DATA PROVIDED =

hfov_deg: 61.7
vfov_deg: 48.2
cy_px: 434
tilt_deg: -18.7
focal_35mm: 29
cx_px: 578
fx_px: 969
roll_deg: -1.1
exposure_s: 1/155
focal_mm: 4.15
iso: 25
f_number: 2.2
* * *
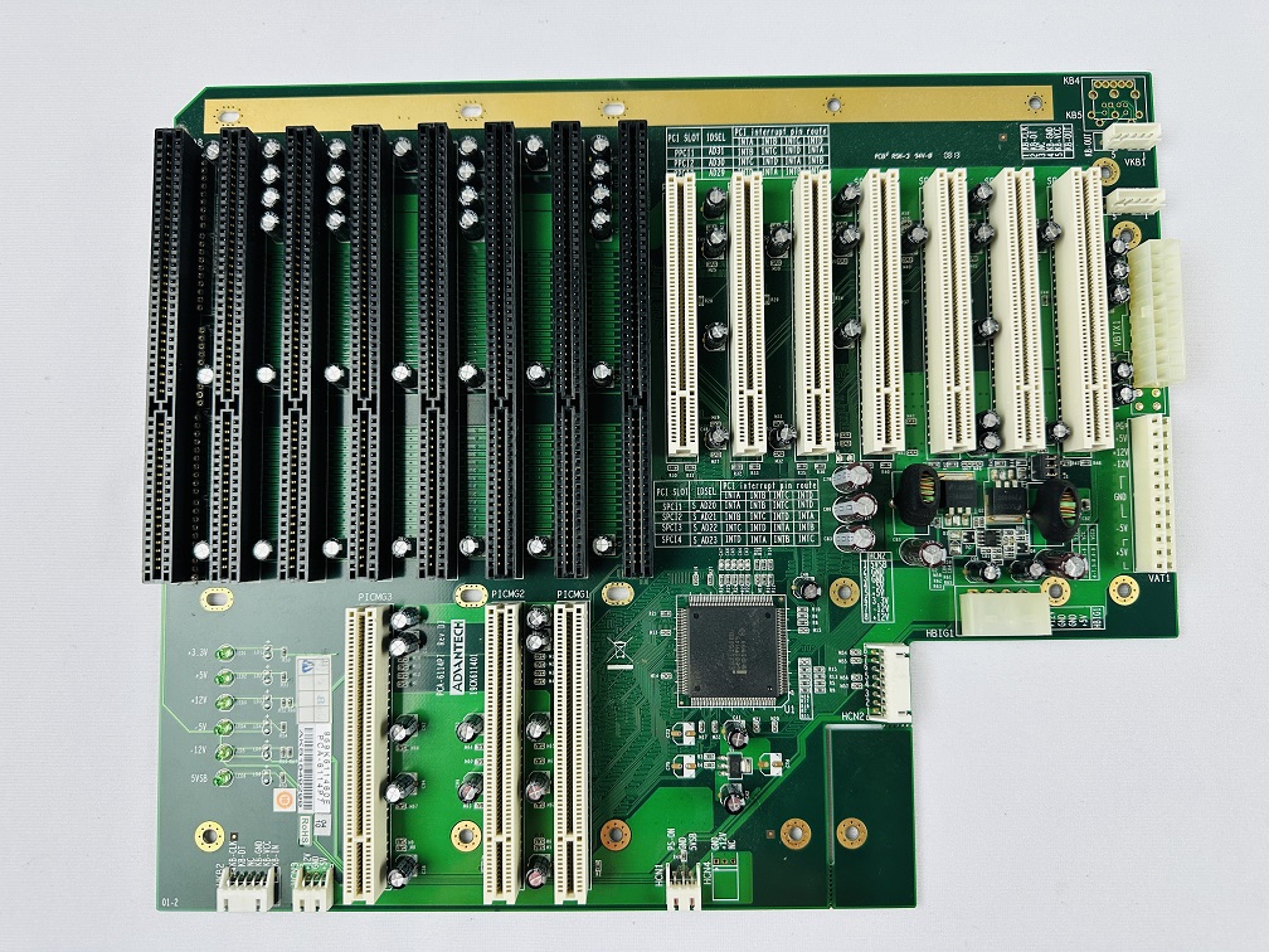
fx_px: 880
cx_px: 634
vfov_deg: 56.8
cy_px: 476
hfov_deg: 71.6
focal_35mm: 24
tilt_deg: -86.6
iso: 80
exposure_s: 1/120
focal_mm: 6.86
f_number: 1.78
---
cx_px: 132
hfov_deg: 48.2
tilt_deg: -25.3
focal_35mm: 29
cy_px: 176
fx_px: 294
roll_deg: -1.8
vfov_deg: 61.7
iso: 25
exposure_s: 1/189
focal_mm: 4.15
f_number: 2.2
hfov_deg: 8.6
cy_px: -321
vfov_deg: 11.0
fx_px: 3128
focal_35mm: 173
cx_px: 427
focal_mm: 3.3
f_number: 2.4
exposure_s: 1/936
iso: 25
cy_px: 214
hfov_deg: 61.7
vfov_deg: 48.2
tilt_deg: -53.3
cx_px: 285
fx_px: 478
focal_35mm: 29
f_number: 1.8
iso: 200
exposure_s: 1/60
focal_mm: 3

WHAT TO PRODUCE = Output the material above exactly, but only from the line that carries "focal_35mm: 24" through the line that carries "f_number: 1.78".

ANSWER SPACE =
focal_35mm: 24
tilt_deg: -86.6
iso: 80
exposure_s: 1/120
focal_mm: 6.86
f_number: 1.78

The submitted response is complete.